Let me explain: the chances of your poem or story winning a competition are pretty slim and if it’s prize money you’re after you should buy a lottery ticket, but the one thing that entering the competition makes you do is, it forces you to write something.

They make you say things in 40 lines or fifteen hundred words and it doesn’t matter if your forty-first line was going to be a cracker, it simply has to be screwed up and flown to the bin like a paper glider

All competitions have deadlines, which is good; if you don’t write the poem or the story by the appointed time then you can’t enter, and it’s as simple as that. So make sure you write your entry in plenty of time. Most competitions have restrictions in length, too: for example many poetry competitions often state that the entry can’t be longer than 40 lines. Restrictions are good: they concentrate the mind wonderfully. They make you say things in 40 lines or fifteen hundred words and it doesn’t matter if your forty-first line was going to be a cracker, it simply has to be screwed up and flown to the bin like a paper glider.

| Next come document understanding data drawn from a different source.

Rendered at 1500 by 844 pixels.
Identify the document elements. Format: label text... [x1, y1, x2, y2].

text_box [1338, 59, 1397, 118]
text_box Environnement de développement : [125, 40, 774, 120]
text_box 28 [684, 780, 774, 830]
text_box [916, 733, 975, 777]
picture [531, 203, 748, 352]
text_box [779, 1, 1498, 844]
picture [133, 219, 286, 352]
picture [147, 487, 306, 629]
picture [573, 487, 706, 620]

Competitions have judges and these judges are human beings with ideas and opinions and, if they’re writers themselves (and they normally are) they will have personal styles of writing; I’ve judged loads myself and I’ve entered loads and I think it’s always good to have a look at who the judges are, and then pretend they’ve commissioned you to write something that has a vague echo of their style. I’m not condoning plagiarism here but I think it’s good to research the work of the judge or judges and try to write something that has vague rippling echoes of a mash-up of their styles. They will recognise something of themselves in the work, I’m sure. I know I’ve done that myself, as a judge.

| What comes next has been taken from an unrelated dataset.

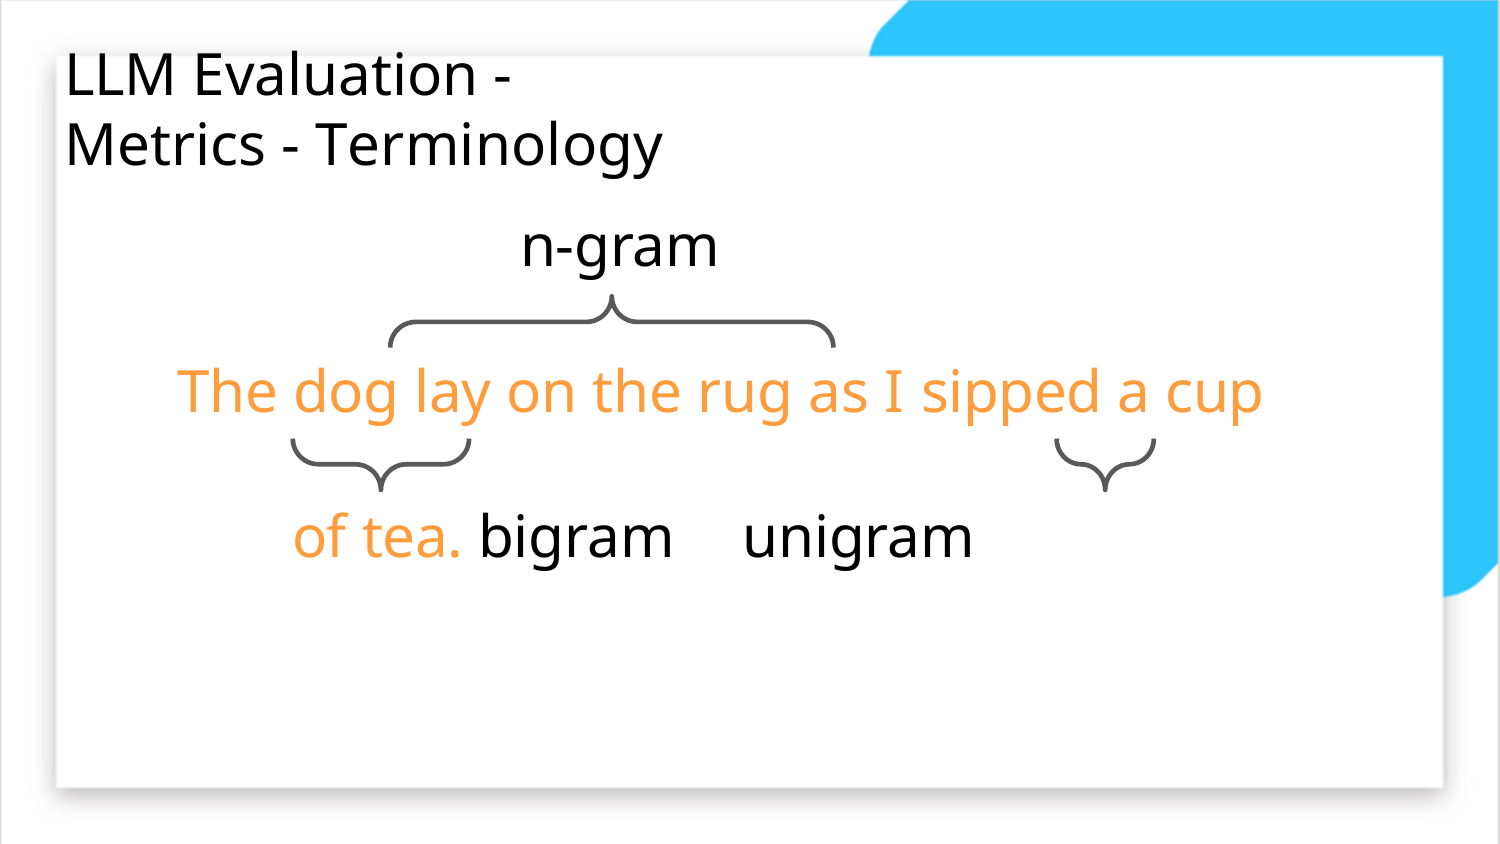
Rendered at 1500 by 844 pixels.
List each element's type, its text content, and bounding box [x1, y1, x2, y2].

picture [0, 0, 1500, 844]
text_box n-gram The dog lay on the rug as I sipped a cup of tea. bigram unigram [176, 206, 1324, 569]
title LLM Evaluation - Metrics - Terminology [25, 36, 725, 179]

And let’s face it: after a while the judge will be jaded. The judge will have read hundreds of poems or stories and with the best will in the world they can’t give poem number 564 the same attention that they gave poem number 31, no matter how hard they try and the position of your entry in the pile will be out of your hands so my advice to you is: excite the jaded judge! By this I don’t mean you should Sellotape flowers to the writing or decorate the margins with crayon drawings; these will simply make the judge sigh and tut. Try a snappy title that will jerk them out of their torpor and will make their (metaphorical) hat flip up and down on their head.

Have a go, even if you’ve not written anything before. There are many, many writing competitions advertised online. Just bear in mind that it’s not the winning that counts, it’s the making art.